React + .NET Core + SignalR = Amazing!

Simple, lightweight, yet powerful way to build real-time React + C# .NET Core web apps.

Update: DotNetify-React released: Build Reactive MVVM Apps with React + SignalR .NET Core 2.1!

I am thrilled to announce the beta for the open source project I’ve been doing to integrate React with .NET Core. It’s called dotNetify-React, and it makes it super easy to connect your React app with a .NET Core back-end, which you all know, can run everywhere: Windows, Linux and Mac.

But not only that, your app will get real-time WebSockets capability for free!

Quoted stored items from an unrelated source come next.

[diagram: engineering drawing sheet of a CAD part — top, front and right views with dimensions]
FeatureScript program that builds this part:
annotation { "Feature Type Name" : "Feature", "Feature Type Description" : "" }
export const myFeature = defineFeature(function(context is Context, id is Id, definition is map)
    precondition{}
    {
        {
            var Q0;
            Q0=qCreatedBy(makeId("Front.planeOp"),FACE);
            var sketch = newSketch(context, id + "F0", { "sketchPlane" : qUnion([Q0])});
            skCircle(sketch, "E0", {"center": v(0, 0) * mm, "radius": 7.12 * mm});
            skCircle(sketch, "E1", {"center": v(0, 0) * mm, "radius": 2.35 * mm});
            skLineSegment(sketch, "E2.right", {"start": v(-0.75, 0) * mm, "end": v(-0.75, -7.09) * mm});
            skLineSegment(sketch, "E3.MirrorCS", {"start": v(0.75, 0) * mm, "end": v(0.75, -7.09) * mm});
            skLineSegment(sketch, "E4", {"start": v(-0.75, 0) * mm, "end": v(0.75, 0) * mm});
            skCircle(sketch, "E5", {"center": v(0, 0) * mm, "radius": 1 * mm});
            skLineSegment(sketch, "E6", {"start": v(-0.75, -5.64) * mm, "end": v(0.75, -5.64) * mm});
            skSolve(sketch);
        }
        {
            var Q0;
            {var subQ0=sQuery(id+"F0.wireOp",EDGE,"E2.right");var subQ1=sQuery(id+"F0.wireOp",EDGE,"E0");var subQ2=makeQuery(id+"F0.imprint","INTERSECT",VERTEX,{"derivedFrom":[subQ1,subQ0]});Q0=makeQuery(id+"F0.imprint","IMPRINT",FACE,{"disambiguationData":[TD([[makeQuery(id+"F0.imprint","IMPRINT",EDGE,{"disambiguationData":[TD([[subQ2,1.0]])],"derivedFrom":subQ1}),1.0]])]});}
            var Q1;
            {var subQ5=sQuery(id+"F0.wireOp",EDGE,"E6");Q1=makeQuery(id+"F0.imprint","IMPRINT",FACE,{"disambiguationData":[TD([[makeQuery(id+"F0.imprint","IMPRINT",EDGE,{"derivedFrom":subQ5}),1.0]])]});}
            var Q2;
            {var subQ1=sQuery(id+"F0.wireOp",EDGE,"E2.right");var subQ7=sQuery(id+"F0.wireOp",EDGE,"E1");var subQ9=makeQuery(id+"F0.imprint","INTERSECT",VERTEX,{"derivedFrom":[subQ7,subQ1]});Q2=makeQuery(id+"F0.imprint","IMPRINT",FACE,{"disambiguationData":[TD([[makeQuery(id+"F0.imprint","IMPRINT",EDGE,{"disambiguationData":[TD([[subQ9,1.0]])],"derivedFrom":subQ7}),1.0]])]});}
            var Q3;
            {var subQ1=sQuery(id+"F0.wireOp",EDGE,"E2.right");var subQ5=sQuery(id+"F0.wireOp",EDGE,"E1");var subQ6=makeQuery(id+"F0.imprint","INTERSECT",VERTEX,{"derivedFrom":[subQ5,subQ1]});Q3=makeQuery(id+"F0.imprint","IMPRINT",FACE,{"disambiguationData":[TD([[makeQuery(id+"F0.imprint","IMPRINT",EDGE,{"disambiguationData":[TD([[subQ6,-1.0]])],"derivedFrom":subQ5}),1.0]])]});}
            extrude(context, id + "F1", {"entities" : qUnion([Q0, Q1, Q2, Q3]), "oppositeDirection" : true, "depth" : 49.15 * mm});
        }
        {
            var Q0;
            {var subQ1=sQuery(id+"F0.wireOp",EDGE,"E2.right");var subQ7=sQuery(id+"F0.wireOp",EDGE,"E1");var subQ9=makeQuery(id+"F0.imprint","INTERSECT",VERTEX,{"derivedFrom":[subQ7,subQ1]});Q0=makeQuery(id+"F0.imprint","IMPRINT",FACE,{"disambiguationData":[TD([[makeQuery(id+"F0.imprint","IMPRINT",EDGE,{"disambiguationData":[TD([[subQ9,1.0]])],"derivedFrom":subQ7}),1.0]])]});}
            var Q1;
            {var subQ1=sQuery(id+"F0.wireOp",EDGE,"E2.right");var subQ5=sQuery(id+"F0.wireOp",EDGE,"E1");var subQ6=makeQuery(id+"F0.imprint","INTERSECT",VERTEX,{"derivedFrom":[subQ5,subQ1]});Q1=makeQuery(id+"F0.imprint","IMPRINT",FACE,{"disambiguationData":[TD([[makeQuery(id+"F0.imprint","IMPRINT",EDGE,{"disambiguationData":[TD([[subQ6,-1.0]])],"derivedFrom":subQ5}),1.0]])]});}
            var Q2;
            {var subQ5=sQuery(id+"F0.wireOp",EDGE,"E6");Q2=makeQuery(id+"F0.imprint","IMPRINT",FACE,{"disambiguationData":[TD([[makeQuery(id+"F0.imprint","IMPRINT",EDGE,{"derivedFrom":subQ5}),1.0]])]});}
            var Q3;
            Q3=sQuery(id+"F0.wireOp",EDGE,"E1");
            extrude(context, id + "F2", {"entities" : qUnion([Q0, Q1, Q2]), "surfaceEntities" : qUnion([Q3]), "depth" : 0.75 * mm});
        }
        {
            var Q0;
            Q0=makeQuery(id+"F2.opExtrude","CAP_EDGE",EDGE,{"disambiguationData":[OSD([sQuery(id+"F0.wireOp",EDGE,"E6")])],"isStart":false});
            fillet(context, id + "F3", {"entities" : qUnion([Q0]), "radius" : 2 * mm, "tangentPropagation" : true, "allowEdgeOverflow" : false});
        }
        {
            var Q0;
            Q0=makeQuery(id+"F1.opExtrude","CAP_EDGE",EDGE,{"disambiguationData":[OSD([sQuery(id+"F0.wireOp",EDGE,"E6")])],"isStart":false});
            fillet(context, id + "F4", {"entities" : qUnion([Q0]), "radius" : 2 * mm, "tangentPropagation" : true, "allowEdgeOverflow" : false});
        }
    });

This project uses SignalR to get React components connected to the back-end view models. It doesn’t use the MVC pattern, there’s no web API to write, and no AJAX request to make from the React side. At its most basic form, you only need to declare a single connect API inside the React component’s constructor, and it will automatically hydrate the initial state on connect.

Real-Time MVVM

When a real-time app requires a stateful model, this is where dotNetify shows its key strength. Those back-end view models, they’re not merely anemic objects, but can be used to host application logic that you would otherwise write in Javascipt on the client-side. It is a true MVVM in a sense that a view model represents an abstraction of a view, containing both data and behavior to fulfill a use case.

There is a slim controller on the back-end whose only job is to maintain view model instances while their associated views are up on the browser, and you can use your favorite IoC container (or fall back to ASP.NET Dependency Injection) to instantiate them. Combined with the ability to push data to the client in real-time, you have a real option to make your app very back-end driven and to keep your front-end thin and dumb.

If you think this is a throwback to the IBM dumb terminal era and couldn’t possibly be scalable, hey, it’s been done in modern times, by no less a company than Spotify!

Get Running in Minutes

I put in the project’s website some very simple steps on how to make a real-time “Hello World” app from scratch, using three different options: .NET Core CLI, Visual Studio 2017 + WebPack, or Facebook’s very own create-react-app with Node.js and .NET Core.

The latter excites me the most given that create-react-app is the official standard for creating new React app, boasting zero configuration
because it just packs it all up for you in a very opinionated (but expert) manner. I like that the page reloads itself whenever a script file is updated, and there’s a way to add WebPack’s Hot Module Replacement feature so that the update will just re-render the component instead of full reload.

But what pleases me more is that we can do similar thing with .NET Core: any server-side file update will cause it to rebuild just by adding dotnet watch feature. Imagine the productivity boost we can get here: we can just skip the cycle of stopping, recompiling, rerunning and reloading the page whenever you do some code changes.

To learn more and see well-fleshed-out live demos, please visit the project’s website and its Github site.

My desire with this project is to get to a state that can support full-stack micro-service on .NET platform: the ability to have a complex web app composable of independent front+back-end modules that can be worked on and deployed by completely autonomous teams with very minimal downtime. Sounds like a tall order? Hopefully not, because that’s really the way I’d like to work in the future!